«co-operate»: Modell für klimagerechtes Bauen
Was den schonenden Umgang mit Ressourcen und die Reduzierung des CO2-Ausstosses betrifft, soll der Campus, der auf dem Empa-Areal in Dübendorf Gestalt annimmt, durchaus ein Musterschüler werden – vom Scheitel bis zur Sohle, von den Dächern bis in 100 Meter Tiefe, wo die Erdsonden eines einzigartigen experimentellen saisonalen Energiespeichers enden. Im Sommer wird in diesen «Röhren» die Abwärme etwa von den Kältemaschinen, Lüftungen und Laborgeräten gespeichert, um sie dann im Winter zum Heizen oder für die Produktion von Warmwasser zu nutzen. Das Ziel: den CO2-Ausstoss der Gebäude auf dem gesamten Campus auf ein Minimum senken und zugleich diese innovative Technologie für eine nachhaltige Energiezukunft erkunden.
Den Ausstoss von Treibhausgasen minimieren: Dieser Anspruch prägt auch die Konstruktionen des neuen Campus. Das dreistöckige Gebäude rechter Hand der Einfahrt ist ein einzigartiges «Holz-Beton-Parkhaus», dessen Decken eine anspruchsvolle Konstruktion aus Fichtenträgern und -platten mit Betonüberzug sind.

[Gesammelte Daten]
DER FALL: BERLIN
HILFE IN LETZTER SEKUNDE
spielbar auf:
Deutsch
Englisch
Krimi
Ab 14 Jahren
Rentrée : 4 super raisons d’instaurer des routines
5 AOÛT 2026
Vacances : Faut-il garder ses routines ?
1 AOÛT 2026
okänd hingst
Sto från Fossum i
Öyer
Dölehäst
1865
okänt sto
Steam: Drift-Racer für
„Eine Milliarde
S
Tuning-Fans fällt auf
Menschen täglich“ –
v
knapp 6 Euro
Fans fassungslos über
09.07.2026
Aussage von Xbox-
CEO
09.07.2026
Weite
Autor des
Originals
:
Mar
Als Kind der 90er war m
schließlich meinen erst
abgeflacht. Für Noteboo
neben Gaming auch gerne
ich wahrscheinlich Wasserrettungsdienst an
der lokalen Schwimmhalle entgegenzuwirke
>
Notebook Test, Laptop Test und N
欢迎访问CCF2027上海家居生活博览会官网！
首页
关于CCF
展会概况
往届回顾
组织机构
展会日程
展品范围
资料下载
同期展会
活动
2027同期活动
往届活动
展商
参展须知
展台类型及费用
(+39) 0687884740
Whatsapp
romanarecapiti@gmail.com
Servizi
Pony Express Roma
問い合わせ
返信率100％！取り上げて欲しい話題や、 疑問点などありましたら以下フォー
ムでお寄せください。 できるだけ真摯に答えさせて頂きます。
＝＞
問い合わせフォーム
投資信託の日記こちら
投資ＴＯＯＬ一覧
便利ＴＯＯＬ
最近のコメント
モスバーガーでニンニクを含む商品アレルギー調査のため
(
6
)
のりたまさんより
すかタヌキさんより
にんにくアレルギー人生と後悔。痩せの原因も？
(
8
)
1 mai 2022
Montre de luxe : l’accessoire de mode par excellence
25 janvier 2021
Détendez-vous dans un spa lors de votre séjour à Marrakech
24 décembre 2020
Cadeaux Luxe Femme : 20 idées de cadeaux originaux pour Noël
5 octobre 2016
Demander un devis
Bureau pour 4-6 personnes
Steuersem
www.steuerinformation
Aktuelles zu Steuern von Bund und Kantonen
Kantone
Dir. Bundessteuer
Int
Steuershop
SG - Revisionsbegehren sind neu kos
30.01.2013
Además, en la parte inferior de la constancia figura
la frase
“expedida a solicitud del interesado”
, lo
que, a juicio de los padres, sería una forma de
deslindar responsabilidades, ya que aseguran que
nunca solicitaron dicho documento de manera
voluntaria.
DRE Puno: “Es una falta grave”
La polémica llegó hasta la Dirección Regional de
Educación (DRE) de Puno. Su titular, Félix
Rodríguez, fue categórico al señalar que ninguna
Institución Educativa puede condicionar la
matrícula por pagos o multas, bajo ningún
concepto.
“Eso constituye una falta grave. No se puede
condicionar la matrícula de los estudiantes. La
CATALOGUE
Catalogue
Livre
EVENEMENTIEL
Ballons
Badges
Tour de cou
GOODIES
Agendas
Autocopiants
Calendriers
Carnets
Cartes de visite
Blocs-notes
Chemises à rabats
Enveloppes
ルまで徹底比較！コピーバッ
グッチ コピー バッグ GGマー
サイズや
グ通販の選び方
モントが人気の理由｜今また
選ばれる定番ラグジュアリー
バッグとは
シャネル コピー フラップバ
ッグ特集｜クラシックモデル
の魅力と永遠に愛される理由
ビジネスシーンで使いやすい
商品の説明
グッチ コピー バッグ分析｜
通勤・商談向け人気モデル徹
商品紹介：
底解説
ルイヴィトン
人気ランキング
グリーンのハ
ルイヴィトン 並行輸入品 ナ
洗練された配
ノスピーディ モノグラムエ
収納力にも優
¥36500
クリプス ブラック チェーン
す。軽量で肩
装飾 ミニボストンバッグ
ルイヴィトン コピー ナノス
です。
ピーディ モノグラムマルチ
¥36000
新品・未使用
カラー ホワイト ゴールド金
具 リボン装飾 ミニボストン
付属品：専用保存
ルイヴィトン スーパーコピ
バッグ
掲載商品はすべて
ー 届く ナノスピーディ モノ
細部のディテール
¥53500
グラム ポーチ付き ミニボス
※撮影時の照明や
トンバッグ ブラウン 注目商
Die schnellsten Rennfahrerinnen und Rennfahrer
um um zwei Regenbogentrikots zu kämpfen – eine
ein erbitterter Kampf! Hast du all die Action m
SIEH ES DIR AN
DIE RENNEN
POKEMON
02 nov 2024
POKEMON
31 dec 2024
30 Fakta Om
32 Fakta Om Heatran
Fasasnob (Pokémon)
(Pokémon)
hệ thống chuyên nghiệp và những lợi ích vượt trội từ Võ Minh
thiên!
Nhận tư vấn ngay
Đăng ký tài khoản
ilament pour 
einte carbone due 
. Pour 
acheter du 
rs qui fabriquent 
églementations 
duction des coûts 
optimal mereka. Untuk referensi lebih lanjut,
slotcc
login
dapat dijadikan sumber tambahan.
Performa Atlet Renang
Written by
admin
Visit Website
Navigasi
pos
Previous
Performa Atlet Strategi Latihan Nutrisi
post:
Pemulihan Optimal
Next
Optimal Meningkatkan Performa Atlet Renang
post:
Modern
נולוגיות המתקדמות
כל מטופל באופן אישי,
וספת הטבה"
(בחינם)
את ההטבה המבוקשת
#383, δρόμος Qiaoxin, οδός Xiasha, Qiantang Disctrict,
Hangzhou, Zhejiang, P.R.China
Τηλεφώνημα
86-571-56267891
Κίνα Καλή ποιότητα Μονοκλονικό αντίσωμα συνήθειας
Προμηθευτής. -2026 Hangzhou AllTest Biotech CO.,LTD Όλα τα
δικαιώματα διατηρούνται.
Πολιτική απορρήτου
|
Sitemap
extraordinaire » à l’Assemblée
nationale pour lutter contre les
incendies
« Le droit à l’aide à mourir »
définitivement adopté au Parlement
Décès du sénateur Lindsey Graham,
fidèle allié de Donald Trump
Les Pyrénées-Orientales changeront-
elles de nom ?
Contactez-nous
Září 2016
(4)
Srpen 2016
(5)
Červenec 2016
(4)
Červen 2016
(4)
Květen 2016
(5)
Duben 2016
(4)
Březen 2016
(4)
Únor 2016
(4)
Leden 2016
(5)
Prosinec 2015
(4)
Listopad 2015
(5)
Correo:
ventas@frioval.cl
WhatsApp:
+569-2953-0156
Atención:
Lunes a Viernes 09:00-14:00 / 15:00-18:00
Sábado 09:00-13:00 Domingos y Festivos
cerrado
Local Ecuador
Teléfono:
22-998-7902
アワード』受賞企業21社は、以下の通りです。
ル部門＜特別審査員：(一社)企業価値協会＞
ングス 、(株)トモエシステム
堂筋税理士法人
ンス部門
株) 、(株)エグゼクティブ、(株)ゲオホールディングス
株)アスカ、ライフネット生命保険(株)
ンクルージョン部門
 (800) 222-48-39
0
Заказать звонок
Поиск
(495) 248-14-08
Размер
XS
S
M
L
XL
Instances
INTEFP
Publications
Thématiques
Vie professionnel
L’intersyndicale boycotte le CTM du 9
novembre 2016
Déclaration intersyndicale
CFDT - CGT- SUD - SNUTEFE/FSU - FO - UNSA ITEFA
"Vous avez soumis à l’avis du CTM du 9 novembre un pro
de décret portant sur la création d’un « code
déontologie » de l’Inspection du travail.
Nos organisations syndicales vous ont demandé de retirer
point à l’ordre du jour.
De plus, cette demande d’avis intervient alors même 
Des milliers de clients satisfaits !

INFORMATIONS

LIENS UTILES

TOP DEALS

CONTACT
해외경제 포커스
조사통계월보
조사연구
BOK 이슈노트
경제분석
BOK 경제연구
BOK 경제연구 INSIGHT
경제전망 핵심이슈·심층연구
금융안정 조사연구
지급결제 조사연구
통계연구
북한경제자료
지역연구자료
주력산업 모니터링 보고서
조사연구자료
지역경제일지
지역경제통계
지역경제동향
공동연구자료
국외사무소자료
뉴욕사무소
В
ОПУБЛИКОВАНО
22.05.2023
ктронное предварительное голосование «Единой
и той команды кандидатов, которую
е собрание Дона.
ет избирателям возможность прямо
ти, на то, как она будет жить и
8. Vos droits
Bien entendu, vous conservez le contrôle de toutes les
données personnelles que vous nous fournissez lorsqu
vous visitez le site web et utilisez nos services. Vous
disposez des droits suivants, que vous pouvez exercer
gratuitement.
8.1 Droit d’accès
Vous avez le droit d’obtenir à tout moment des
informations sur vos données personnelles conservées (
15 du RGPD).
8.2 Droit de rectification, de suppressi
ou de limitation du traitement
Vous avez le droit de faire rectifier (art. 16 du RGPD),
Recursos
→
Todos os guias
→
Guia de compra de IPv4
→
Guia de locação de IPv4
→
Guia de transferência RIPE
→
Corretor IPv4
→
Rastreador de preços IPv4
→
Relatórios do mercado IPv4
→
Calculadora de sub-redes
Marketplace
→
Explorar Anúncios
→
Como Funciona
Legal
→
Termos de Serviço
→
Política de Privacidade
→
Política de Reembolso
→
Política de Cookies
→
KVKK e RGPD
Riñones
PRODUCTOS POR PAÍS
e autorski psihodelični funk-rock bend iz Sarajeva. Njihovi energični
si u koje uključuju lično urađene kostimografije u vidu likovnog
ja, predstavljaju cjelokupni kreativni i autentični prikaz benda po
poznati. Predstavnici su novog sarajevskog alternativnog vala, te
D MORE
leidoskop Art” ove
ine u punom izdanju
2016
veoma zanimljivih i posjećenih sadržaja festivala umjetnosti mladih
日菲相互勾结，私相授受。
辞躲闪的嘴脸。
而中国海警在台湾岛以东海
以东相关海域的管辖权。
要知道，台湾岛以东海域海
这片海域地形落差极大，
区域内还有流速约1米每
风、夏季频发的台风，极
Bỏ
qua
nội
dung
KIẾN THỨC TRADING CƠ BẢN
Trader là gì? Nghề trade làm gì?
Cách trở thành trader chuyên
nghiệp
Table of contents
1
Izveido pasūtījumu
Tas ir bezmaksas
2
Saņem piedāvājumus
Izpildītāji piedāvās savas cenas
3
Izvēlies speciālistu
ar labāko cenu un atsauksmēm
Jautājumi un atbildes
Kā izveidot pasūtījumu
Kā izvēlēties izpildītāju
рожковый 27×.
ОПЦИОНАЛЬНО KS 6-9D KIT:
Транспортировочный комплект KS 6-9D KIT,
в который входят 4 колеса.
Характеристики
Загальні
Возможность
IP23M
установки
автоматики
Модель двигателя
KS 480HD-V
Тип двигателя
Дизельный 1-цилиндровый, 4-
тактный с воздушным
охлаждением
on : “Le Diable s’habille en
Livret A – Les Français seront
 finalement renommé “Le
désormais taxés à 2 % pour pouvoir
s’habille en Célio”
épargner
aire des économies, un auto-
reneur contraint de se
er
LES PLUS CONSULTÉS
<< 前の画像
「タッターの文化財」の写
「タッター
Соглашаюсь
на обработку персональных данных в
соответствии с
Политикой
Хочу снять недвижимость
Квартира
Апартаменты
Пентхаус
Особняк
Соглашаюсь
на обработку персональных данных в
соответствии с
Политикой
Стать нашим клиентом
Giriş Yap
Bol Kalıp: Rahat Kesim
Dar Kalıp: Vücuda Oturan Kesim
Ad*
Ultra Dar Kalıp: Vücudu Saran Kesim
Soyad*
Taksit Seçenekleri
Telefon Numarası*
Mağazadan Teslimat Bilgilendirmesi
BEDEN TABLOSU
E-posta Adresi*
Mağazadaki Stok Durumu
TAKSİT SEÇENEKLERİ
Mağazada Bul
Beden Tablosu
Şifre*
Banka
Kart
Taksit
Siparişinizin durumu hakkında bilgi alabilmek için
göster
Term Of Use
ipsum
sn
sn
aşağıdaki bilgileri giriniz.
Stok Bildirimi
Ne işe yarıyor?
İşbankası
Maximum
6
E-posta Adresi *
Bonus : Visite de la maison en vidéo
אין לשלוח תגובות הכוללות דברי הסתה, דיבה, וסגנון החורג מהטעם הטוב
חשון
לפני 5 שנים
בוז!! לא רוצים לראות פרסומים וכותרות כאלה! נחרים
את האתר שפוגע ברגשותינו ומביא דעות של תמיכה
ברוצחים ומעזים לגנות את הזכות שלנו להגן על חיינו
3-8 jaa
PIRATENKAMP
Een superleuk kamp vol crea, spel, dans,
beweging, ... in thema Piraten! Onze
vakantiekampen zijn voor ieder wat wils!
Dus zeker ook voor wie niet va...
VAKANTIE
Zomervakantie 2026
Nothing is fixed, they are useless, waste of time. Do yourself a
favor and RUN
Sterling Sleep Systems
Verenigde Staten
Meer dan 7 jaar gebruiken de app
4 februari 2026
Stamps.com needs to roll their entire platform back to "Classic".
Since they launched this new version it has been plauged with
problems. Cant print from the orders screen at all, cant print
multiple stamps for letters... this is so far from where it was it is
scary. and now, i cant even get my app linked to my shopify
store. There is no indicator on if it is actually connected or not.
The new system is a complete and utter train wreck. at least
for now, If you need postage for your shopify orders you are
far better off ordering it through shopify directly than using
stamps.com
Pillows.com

▸ AUFGABE: Schreib den Text über klimagerechtes Bauen auf dem Campus in Dübendorf vollständig und Wort für Wort ab.

▸ DEINE LÖSUNG:
«co-operate»: Modell für klimagerechtes Bauen
Was den schonenden Umgang mit Ressourcen und die Reduzierung des CO2-Ausstosses betrifft, soll der Campus, der auf dem Empa-Areal in Dübendorf Gestalt annimmt, durchaus ein Musterschüler werden – vom Scheitel bis zur Sohle, von den Dächern bis in 100 Meter Tiefe, wo die Erdsonden eines einzigartigen experimentellen saisonalen Energiespeichers enden. Im Sommer wird in diesen «Röhren» die Abwärme etwa von den Kältemaschinen, Lüftungen und Laborgeräten gespeichert, um sie dann im Winter zum Heizen oder für die Produktion von Warmwasser zu nutzen. Das Ziel: den CO2-Ausstoss der Gebäude auf dem gesamten Campus auf ein Minimum senken und zugleich diese innovative Technologie für eine nachhaltige Energiezukunft erkunden.
Den Ausstoss von Treibhausgasen minimieren: Dieser Anspruch prägt auch die Konstruktionen des neuen Campus. Das dreistöckige Gebäude rechter Hand der Einfahrt ist ein einzigartiges «Holz-Beton-Parkhaus», dessen Decken eine anspruchsvolle Konstruktion aus Fichtenträgern und -platten mit Betonüberzug sind.